── TESTO DA ANALIZZARE

I comunisti erano e sono diversi perché pensano che sia necessario che la politica debba essere trasparente e onesta. Sono convinti che la politica debba essere prioritaria rispetto al mercato e agli affari. Quella dei comunisti è la stessa diversità che passa tra chi accetta come ineludibili i cambiamenti imposti da altri e chi, invece, vuole costruire il proprio futuro e lottare per trasformare la società . È la stessa differenza che esiste tra l'essere conformista e l'essere rivoluzionario. Essere rivoluzionario, oggi, vuol dire lottare per difendere i diritti di tutti e dare a chi lavora la proprietà dei mezzi di produzione. Significa non rassegnarsi mai, non accettare le cose come sono, rifiutare l'individualismo come motore di una società sempre più incline allo sfruttamento dell'uomo sull'uomo. Rivoluzionario è chi ha ancora la capacità di indignarsi e non riesce ad essere indifferente. Questa capacità , questa diversità è stata ed è la caratteristica dei comunisti italiani e della loro azione politica. Dei comunisti e non di chi si è trasformato in qualcosa d'altro accettando quanto imposto da lorsignori. Di chi ha deciso di omologarsi a chi intende la politica come la maniera più rapida di fare affari. Il risultato di queste scelte e l'assenza dei comunisti nel Parlamento è che diventa sempre più difficile distinguere la diversità . Tutti appaiono ugualmente propensi ad perseguire interessi personali. Il tutto è aggravato da una crisi che sta impoverendo lavoratori, pensionati e famiglie. In questo contesto diventa quasi logico proporre soluzioni alternative alla democrazia.

────
── DATI REGISTRATI

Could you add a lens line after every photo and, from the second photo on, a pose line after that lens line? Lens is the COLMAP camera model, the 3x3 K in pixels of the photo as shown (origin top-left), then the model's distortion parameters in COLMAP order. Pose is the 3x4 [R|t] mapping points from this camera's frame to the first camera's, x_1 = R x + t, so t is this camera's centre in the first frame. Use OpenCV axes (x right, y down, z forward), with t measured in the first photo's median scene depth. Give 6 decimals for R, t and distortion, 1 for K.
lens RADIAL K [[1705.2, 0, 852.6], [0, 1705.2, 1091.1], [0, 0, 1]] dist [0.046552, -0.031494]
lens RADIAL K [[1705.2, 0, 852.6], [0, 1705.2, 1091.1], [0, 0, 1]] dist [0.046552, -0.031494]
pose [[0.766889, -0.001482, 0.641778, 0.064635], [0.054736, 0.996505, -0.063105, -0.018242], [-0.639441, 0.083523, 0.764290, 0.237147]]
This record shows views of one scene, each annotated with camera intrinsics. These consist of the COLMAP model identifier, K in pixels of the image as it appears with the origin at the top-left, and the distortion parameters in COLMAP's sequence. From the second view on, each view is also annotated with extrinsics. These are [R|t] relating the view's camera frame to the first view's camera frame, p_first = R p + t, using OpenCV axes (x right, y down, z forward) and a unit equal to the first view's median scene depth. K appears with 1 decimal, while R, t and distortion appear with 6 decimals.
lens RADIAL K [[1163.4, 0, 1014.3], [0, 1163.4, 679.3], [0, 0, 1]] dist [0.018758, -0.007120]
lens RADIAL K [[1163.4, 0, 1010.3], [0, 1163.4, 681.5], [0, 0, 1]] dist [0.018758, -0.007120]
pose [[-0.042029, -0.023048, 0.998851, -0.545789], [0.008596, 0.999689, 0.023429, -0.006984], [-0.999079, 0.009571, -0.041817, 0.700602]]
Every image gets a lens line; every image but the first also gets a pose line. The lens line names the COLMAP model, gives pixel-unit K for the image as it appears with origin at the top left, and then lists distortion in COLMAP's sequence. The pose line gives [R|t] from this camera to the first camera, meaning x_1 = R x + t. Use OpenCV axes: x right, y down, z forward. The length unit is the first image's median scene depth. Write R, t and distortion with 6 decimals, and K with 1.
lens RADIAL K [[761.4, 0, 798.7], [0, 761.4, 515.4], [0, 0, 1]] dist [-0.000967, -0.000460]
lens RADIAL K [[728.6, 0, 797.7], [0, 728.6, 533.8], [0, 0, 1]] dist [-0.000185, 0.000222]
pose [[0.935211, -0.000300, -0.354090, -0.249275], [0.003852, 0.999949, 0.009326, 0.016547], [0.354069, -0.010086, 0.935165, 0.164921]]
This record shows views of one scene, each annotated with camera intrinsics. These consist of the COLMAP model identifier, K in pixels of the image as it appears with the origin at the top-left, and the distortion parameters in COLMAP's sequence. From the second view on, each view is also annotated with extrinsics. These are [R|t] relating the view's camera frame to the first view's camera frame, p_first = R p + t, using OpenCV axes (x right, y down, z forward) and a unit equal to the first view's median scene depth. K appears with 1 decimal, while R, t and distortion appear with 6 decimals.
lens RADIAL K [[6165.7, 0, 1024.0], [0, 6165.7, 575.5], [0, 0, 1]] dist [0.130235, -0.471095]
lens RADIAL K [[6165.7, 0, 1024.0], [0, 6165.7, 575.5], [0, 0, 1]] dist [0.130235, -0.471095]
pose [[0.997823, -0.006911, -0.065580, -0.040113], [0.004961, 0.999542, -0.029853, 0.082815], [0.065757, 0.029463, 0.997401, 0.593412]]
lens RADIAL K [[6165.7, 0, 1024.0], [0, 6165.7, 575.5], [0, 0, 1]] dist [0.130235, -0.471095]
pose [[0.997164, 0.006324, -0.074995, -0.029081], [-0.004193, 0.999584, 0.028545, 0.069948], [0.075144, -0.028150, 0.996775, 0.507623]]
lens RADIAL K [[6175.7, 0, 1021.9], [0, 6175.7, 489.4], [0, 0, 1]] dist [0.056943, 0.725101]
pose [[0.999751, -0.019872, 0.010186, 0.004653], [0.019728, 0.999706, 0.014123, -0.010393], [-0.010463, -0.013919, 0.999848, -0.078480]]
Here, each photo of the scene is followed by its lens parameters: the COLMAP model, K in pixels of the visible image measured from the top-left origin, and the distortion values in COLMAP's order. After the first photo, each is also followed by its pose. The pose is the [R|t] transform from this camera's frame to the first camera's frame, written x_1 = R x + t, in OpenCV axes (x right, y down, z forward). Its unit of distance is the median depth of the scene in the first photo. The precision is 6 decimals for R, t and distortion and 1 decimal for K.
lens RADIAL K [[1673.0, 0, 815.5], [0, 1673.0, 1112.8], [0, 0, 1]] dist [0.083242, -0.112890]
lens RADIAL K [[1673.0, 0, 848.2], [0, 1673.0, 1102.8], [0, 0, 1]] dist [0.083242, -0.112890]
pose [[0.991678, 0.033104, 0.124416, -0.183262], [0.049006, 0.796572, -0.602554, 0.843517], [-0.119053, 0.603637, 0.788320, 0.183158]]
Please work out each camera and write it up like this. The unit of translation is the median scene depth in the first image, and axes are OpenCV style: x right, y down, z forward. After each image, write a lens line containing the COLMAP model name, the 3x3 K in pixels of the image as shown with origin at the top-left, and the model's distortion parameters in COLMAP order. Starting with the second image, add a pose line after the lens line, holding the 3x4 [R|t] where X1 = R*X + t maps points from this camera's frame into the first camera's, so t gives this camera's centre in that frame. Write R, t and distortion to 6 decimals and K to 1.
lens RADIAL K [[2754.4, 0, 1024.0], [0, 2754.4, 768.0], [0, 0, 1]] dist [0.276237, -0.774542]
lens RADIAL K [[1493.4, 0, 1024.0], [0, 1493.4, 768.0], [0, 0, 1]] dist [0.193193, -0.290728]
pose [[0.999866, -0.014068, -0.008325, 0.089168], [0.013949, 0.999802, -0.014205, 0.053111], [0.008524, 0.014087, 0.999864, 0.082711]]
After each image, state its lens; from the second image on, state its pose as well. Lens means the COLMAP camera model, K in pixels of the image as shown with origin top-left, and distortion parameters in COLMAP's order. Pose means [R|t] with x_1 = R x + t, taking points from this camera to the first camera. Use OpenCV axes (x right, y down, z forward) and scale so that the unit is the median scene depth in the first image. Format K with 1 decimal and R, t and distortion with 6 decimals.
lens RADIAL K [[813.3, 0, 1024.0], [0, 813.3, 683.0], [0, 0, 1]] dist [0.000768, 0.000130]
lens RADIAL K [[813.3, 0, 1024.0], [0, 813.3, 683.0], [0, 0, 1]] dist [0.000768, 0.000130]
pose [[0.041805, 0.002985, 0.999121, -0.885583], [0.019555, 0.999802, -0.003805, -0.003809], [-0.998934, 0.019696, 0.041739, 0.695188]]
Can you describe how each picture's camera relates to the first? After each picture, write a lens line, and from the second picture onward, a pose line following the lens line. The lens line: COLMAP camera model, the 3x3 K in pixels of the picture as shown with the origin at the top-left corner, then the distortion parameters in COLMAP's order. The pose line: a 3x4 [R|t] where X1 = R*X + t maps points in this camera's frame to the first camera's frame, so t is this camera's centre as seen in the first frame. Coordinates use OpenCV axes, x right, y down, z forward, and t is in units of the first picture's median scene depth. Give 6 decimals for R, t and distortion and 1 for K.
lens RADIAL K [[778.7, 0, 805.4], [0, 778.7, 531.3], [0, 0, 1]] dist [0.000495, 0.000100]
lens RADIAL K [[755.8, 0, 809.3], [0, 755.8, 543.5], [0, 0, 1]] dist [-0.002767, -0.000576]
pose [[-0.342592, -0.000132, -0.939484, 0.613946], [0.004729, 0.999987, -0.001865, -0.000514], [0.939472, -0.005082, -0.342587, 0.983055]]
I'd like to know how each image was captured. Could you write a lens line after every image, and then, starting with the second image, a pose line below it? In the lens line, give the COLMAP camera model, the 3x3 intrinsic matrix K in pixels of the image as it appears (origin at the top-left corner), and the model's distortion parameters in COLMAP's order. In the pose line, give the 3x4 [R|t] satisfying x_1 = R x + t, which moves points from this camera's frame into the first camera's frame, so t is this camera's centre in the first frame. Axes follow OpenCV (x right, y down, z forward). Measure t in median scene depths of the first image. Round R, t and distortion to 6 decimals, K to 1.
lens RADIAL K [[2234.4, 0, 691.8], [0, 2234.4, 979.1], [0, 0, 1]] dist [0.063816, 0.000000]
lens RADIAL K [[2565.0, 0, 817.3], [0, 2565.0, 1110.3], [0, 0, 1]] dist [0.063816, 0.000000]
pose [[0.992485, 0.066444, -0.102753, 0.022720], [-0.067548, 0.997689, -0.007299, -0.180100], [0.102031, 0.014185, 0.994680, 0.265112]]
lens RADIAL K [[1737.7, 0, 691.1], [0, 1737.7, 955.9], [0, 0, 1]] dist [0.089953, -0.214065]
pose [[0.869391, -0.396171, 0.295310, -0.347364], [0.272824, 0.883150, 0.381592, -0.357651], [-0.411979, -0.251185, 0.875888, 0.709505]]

────

**COSA FARE:**
**A.** Secondo il testo sulla diversità dei comunisti, che cosa vuol dire oggi essere rivoluzionario?
**B.** Prosegui il testo sulla diversità dei comunisti, riprendendo subito dopo la sua ultima frase.

**RISPOSTE:**
**A.** Lottare per difendere i diritti di tutti e dare a chi lavora la proprietà dei mezzi di produzione.

**B.**
Oggi imprenditori e banchieri dicono apertamente che devono essere loro a comandare in Italia. E lo vogliono fare in maniera diretta, senza avere intermediari. Non ne hanno più necessità . La "politica" che loro stessi hanno contribuito a far degenerare non serve più. È il "mercato" che deve dettare tutte le regole. Sono loro stessi. Oggi non serve più che siano i partiti (che si sono trasformati in comitati di affari) ad occupare le istituzioni. Vogliono essere lorsignori, in prima persona, a comandare. A guidare il paese. Vogliono le "larghe intese", il "governo tecnico", la "pace sociale". E intendono qualcosa che garantisca loro profitti immensi e costringa alla sudditanza le classi meno abbienti. Rendiamocene conto questo è quanto di più distante possa esserci dalla democrazia. E questa è la nuova questione morale che dobbiamo affrontare.
Rileggere l'intervista può far venire rabbia perché risulta chiaro come la denuncia di Berlinguer sia rimasta inascoltata e la collusione tra politica e affari sia degenerata diventando una malattia mortale per la democrazia. Ricordare Enrico Berlinguer è fonte di emozioni e ammirazione per la chiarezza e la concretezza del suo pensiero; ma non può mai suscitare nostalgia o rimpianto. Il compagno Berlinguer non fa parte dei ricordi, fa parte della storia. Anzi ha fatto, assieme ai comunisti italiani, la Storia. Nelle parole di Berlinguer c'è tutta la serietà , il rigore, la diversità del PCI. È la migliore risposta a chi si chiede se un partito comunista ha ragione d'essere. Un partito comunista unito e forte non solo è utile, è necessario.